___ DATA PROVIDED

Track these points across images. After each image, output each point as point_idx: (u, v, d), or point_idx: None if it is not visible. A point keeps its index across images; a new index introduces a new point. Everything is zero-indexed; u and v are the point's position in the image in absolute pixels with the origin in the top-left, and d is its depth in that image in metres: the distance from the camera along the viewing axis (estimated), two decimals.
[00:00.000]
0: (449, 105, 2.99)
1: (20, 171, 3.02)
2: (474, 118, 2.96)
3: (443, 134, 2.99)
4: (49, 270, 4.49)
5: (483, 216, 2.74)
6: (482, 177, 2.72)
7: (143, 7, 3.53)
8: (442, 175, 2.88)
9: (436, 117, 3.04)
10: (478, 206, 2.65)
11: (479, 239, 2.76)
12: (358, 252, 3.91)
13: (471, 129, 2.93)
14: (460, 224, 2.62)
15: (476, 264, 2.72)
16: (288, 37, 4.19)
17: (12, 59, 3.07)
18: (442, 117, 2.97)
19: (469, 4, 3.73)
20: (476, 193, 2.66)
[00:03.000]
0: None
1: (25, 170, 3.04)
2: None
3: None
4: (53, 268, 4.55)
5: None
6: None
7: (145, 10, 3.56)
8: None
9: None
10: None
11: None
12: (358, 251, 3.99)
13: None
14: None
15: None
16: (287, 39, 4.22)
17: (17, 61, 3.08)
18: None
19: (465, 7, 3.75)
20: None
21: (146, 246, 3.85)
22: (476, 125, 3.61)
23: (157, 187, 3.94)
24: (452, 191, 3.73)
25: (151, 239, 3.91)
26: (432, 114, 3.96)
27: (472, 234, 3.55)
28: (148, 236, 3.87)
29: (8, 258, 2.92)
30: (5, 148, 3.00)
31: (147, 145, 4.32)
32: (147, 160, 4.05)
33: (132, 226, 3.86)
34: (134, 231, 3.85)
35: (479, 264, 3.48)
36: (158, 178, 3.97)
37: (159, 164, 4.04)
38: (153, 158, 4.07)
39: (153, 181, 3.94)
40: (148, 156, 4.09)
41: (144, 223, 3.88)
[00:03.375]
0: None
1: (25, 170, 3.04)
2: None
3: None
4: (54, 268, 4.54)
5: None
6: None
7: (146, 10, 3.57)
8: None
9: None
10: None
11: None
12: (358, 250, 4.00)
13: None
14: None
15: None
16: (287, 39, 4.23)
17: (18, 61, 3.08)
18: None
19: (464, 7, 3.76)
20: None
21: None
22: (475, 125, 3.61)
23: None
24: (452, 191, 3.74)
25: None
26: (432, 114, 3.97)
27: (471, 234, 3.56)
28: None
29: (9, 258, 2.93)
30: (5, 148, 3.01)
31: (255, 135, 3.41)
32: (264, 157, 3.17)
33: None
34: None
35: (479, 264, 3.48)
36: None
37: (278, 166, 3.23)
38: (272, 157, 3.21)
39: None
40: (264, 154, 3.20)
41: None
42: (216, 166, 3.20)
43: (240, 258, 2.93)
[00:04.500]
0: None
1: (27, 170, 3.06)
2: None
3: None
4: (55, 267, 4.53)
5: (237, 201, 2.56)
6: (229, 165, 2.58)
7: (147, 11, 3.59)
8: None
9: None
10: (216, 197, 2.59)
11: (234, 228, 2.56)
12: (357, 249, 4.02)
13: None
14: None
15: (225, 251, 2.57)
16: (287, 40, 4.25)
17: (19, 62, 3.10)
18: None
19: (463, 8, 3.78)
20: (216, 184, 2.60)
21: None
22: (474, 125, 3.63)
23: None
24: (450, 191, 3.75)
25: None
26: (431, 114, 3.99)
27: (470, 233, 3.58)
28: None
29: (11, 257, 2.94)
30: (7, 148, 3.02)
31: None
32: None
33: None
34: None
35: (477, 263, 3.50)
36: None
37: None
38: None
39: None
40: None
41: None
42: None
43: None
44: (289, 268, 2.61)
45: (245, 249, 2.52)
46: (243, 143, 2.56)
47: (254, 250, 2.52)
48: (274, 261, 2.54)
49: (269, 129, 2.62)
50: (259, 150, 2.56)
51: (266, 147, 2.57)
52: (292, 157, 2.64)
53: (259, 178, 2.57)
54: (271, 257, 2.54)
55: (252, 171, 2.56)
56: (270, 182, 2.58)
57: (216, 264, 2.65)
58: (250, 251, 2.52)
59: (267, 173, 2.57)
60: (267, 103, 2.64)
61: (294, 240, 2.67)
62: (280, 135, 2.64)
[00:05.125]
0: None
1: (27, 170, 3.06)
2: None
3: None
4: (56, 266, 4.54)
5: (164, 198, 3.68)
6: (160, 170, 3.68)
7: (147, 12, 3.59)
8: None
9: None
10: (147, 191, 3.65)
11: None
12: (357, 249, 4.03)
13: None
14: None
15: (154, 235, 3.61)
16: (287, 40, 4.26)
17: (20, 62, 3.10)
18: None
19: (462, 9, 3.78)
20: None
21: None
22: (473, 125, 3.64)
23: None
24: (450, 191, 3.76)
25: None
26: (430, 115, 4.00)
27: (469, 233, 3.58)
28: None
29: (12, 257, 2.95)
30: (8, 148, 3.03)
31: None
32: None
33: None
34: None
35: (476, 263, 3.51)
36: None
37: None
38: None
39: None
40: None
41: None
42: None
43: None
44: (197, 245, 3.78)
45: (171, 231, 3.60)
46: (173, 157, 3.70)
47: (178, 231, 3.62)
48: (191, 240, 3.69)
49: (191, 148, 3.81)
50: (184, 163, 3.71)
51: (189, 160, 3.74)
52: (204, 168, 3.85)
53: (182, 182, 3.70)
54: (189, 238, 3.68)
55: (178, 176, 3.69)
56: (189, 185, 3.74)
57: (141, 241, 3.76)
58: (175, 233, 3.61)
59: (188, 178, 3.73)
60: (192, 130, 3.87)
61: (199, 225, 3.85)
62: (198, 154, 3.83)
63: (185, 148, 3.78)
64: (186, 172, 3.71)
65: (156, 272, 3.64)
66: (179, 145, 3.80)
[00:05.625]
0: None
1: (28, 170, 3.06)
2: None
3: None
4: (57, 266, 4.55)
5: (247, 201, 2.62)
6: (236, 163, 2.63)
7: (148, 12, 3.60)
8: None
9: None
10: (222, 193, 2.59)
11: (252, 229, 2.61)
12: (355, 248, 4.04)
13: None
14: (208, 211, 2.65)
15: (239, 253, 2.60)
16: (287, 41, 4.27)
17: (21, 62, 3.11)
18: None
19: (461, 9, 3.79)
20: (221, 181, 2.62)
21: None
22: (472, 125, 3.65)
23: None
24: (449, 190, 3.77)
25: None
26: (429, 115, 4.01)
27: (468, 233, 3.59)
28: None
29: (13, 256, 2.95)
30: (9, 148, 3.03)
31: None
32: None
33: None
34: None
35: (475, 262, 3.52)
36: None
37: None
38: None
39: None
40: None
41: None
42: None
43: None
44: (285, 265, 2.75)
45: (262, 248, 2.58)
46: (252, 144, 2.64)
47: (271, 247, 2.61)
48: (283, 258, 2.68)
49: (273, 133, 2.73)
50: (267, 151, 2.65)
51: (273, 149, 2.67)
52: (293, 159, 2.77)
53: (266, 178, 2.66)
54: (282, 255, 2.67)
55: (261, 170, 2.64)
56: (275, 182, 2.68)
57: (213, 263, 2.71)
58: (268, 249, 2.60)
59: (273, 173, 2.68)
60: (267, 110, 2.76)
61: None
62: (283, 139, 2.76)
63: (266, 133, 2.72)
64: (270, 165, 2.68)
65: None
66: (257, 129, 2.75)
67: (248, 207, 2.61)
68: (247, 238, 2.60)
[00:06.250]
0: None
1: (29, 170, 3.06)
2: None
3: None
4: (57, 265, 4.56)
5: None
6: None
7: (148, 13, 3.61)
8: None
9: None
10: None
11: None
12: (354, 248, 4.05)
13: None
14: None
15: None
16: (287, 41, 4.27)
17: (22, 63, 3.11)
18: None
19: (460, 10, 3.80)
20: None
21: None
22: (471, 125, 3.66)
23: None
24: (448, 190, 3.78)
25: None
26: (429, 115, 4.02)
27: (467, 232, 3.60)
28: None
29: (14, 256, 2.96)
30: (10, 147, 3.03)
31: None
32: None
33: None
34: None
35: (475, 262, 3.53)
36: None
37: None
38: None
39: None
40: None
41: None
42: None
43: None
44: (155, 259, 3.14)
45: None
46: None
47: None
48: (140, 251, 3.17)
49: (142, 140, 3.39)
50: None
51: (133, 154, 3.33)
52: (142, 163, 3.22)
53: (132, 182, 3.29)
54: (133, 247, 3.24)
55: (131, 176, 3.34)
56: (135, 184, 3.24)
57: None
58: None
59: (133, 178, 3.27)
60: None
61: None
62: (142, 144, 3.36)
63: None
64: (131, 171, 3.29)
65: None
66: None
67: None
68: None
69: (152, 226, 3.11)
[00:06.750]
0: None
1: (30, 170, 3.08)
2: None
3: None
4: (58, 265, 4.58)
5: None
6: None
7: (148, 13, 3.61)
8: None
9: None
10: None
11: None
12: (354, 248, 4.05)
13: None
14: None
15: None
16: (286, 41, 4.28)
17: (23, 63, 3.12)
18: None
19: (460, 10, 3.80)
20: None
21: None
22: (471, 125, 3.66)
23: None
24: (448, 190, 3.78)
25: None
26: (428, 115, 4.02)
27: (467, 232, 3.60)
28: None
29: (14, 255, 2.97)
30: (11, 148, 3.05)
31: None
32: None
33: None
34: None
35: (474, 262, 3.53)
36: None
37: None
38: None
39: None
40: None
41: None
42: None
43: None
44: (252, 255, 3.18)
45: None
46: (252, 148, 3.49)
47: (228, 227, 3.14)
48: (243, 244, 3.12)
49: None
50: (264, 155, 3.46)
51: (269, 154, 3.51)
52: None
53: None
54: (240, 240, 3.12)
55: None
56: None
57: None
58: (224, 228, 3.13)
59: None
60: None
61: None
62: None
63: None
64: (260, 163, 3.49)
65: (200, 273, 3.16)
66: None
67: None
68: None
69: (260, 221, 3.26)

______

## WHAT IS NEEDED
Restate the records above verbatim up to and including the line containing "13: (471, 129, 2.93)".

## SOLUTION TO THE EXERCISE
Track these points across images. After each image, output each point as point_idx: (u, v, d), or point_idx: None if it is not visible. A point keeps its index across images; a new index introduces a new point. Everything is zero-indexed; u and v are the point's position in the image in absolute pixels with the origin in the top-left, and d is its depth in that image in metres: the distance from the camera along the viewing axis (estimated), two decimals.
[00:00.000]
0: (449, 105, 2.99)
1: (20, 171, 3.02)
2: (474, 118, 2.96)
3: (443, 134, 2.99)
4: (49, 270, 4.49)
5: (483, 216, 2.74)
6: (482, 177, 2.72)
7: (143, 7, 3.53)
8: (442, 175, 2.88)
9: (436, 117, 3.04)
10: (478, 206, 2.65)
11: (479, 239, 2.76)
12: (358, 252, 3.91)
13: (471, 129, 2.93)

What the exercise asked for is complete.